** Begin **
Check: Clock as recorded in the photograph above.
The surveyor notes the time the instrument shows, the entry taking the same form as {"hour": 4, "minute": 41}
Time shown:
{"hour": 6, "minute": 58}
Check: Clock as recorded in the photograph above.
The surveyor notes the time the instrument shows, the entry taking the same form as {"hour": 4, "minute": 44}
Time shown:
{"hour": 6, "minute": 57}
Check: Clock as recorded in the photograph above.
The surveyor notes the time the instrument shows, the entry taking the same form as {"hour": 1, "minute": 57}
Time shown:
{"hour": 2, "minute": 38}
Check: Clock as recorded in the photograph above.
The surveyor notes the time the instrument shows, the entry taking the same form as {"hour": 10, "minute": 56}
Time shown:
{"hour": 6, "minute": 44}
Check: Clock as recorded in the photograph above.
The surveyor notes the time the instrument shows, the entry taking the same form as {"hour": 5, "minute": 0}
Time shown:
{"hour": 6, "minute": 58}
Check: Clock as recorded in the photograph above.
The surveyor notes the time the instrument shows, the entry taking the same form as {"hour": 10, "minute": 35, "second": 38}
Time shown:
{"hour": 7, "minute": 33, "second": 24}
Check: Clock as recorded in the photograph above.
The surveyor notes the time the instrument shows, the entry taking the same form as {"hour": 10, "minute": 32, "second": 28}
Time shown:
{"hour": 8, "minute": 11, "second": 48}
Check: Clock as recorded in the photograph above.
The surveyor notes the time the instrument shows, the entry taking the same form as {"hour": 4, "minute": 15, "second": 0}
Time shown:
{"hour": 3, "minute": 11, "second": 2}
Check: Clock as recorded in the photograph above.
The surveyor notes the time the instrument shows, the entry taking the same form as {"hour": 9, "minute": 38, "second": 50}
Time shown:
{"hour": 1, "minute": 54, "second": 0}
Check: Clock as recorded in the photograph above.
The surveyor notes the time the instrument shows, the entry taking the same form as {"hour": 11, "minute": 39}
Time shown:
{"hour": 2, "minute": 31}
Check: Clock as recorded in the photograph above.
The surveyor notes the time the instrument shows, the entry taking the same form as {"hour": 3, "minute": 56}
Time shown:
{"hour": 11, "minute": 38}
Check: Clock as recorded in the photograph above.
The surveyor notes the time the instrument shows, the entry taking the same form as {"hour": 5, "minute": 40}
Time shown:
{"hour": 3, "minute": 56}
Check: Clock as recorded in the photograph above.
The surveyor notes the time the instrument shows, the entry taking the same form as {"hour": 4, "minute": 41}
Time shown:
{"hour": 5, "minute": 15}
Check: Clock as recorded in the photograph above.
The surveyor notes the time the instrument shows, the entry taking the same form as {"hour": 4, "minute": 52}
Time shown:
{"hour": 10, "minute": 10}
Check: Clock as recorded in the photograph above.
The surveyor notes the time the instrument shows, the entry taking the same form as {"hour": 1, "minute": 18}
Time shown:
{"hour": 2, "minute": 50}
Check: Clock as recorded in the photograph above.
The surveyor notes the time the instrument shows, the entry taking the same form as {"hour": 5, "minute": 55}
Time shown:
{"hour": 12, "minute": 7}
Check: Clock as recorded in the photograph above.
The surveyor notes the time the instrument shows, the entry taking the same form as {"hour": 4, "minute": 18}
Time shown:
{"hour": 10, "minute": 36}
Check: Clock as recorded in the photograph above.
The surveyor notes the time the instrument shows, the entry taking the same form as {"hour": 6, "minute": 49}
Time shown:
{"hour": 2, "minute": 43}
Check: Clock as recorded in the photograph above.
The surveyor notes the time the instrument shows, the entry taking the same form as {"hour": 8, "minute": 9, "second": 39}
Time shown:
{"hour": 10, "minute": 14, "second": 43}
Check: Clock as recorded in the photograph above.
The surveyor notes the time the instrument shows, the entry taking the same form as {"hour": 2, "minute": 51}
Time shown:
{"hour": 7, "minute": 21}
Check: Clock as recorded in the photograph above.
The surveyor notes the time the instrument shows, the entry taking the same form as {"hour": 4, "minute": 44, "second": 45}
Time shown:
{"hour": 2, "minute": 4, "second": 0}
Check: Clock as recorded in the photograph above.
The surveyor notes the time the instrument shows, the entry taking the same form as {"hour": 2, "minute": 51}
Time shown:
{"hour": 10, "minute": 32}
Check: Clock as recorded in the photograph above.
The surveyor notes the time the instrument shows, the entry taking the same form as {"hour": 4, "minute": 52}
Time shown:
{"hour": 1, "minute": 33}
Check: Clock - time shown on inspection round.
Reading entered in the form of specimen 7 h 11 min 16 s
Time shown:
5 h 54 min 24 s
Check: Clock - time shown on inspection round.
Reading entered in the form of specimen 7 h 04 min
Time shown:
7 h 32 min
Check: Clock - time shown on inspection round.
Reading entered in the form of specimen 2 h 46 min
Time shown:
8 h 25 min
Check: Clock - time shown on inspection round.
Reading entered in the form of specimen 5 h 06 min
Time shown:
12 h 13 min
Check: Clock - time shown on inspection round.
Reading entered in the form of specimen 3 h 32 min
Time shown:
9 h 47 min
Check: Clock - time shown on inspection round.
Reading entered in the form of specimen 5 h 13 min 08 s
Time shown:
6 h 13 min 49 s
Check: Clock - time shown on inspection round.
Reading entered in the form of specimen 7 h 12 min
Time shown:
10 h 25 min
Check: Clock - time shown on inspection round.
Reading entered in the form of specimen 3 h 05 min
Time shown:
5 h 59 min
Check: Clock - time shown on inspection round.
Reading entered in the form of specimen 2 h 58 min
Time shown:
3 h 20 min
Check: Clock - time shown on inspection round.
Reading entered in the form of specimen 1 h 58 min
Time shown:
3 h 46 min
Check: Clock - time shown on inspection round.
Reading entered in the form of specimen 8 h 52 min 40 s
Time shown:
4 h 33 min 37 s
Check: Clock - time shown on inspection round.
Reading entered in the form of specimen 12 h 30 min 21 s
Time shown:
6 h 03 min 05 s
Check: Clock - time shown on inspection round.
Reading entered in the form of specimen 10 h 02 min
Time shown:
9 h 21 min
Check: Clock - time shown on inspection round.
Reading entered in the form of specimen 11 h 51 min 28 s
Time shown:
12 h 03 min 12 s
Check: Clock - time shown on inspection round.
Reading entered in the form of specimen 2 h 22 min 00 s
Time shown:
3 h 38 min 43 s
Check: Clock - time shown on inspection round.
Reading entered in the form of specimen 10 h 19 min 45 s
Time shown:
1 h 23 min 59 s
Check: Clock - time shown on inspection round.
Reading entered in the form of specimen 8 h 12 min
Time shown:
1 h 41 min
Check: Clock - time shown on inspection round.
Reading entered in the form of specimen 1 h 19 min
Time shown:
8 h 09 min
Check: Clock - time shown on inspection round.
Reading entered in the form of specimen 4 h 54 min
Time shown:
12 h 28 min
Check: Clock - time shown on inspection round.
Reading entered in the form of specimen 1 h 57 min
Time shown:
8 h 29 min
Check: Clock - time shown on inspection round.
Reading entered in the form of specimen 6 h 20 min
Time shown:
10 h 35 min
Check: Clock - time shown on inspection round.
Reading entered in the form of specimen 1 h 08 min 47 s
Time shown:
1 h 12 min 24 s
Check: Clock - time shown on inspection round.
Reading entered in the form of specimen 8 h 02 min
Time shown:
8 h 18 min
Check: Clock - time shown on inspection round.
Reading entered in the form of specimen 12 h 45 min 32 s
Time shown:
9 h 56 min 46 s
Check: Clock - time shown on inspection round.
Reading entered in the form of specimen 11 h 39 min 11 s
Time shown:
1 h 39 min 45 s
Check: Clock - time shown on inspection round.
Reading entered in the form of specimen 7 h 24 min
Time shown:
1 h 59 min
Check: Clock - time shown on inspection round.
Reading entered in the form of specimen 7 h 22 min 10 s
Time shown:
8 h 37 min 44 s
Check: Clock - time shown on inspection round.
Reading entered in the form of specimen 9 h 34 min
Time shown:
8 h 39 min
** End **
Identify every line in the listing above that contains the word "second", and copy each such line in full.

The surveyor notes the time the instrument shows, the entry taking the same form as {"hour": 10, "minute": 35, "second": 38}
{"hour": 7, "minute": 33, "second": 24}
The surveyor notes the time the instrument shows, the entry taking the same form as {"hour": 10, "minute": 32, "second": 28}
{"hour": 8, "minute": 11, "second": 48}
The surveyor notes the time the instrument shows, the entry taking the same form as {"hour": 4, "minute": 15, "second": 0}
{"hour": 3, "minute": 11, "second": 2}
The surveyor notes the time the instrument shows, the entry taking the same form as {"hour": 9, "minute": 38, "second": 50}
{"hour": 1, "minute": 54, "second": 0}
The surveyor notes the time the instrument shows, the entry taking the same form as {"hour": 8, "minute": 9, "second": 39}
{"hour": 10, "minute": 14, "second": 43}
The surveyor notes the time the instrument shows, the entry taking the same form as {"hour": 4, "minute": 44, "second": 45}
{"hour": 2, "minute": 4, "second": 0}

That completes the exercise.